REQUIRED ACTION ▸
Please return every record exactly, with no pictures included.

Version difference data:

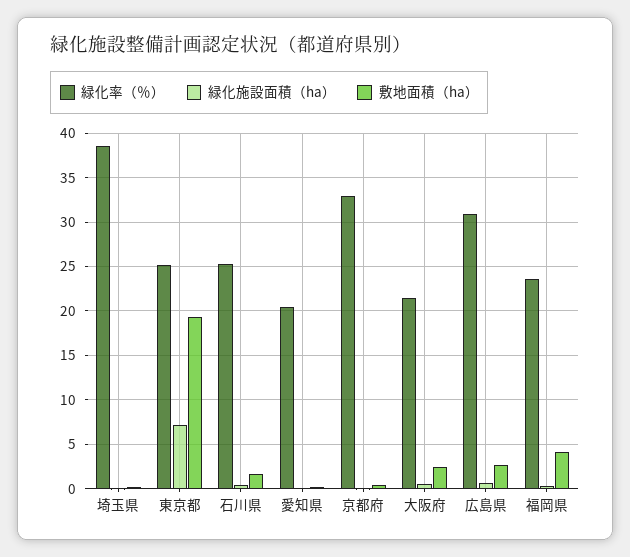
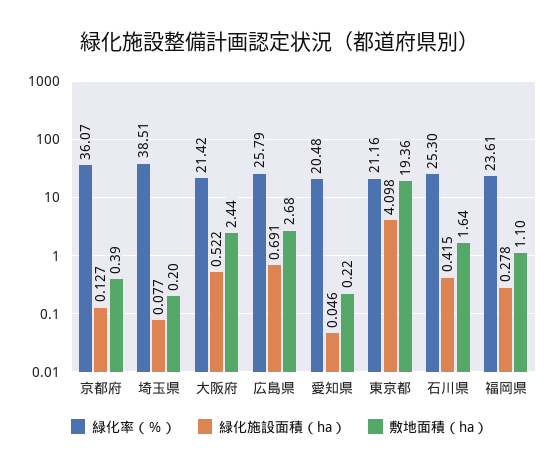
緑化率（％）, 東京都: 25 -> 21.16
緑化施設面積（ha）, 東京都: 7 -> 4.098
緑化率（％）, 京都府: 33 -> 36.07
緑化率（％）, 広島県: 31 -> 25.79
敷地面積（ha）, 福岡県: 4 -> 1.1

SOLUTION TO THE PROBLEM ▸
緑化率（％）, 東京都: 25 -> 21.16
緑化施設面積（ha）, 東京都: 7 -> 4.098
緑化率（％）, 京都府: 33 -> 36.07
緑化率（％）, 広島県: 31 -> 25.79
敷地面積（ha）, 福岡県: 4 -> 1.1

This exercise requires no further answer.